It may be technologically possible, in theory, but would probably require a hell of a lot to achieve.

Overall, I don't think we'll interact "face to face" with an alien species for millennia.

Though we may be able to discover/observe a habitable/ed world within decades.
 
There is also the small matter that the amount of the universe we have explored is so small as to be irrelevant. Even if we go by Radio siganls we've only had the ability to detec them for what seventy years. So it is possible that we have missed them, have yet to detect them, they are using some form of communication that we haven't reached yet, they haven't progressed to a level which they radiate signals which can be detect. Of course that's for intelligent life.
 
There is also the small matter that the amount of the universe we have explored is so small as to be irrelevant. Even if we go by Radio siganls we've only had the ability to detec them for what seventy years. So it is possible that we have missed them, have yet to detect them, they are using some form of communication that we haven't reached yet, they haven't progressed to a level which they radiate signals which can be detect. Of course that's for intelligent life.

Yeah, I mentioned this above. That's what gets me whenever we see these equations, predictions, or summations trying to answer why we've not yet seen any signs of intelligent life. It's because we've essentially looked nowhere for it for no length of time.

We've only done so much in the astronomically speaking infinitesimal length of time we've been looking for it. It also assumes quite a bit that any alien life out there would have colonized other planets or done things of that nature. It first assumes alien life would behave like humans have in Earth's past and it assumes there's actually, really, any way to even travel the distances between planetary systems -let alone galaxies- in any meaningful length of time.

*Required actions*.
**a)** Set down the part of the alien-life discussion that begins at the words "It may be technologically" and stops after "species for millennia.".
**b)** According to the alien-life discussion, how soon might we interact "face to face" with an alien species?
**c)** For each statement, say whether it agrees with the alien-life discussion, and quote the words that decide it.
(i) We may be able to observe a habitable world within decades.
(ii) We have explored a large share of the universe.
(iii) Intelligent life might be using a form of communication we haven't reached yet.
The rows below come from a different source than the alien-life discussion.

*Given data*.
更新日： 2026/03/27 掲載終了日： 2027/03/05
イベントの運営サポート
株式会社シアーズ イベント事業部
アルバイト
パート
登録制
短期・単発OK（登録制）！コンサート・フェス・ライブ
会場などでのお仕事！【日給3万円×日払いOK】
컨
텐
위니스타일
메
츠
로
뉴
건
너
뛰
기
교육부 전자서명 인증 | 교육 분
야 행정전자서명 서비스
...
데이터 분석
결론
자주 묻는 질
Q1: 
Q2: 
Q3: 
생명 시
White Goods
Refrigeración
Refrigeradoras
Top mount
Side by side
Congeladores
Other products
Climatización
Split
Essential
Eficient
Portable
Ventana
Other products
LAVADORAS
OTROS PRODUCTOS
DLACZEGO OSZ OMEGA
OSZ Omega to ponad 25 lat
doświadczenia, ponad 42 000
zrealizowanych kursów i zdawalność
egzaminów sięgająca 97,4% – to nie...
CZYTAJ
* * *
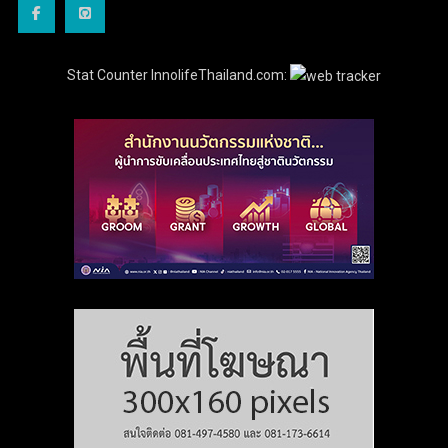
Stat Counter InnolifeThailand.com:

*Problem solutions*.
**a)**
It may be technologically possible, in theory, but would probably require a hell of a lot to achieve.

Overall, I don't think we'll interact "face to face" with an alien species for millennia.

**b)** Not for millennia.

**c)**
(i) Yes: "Though we may be able to discover/observe a habitable/ed world within decades."
(ii) No: "the amount of the universe we have explored is so small as to be irrelevant."
(iii) Yes: "they are using some form of communication that we haven't reached yet"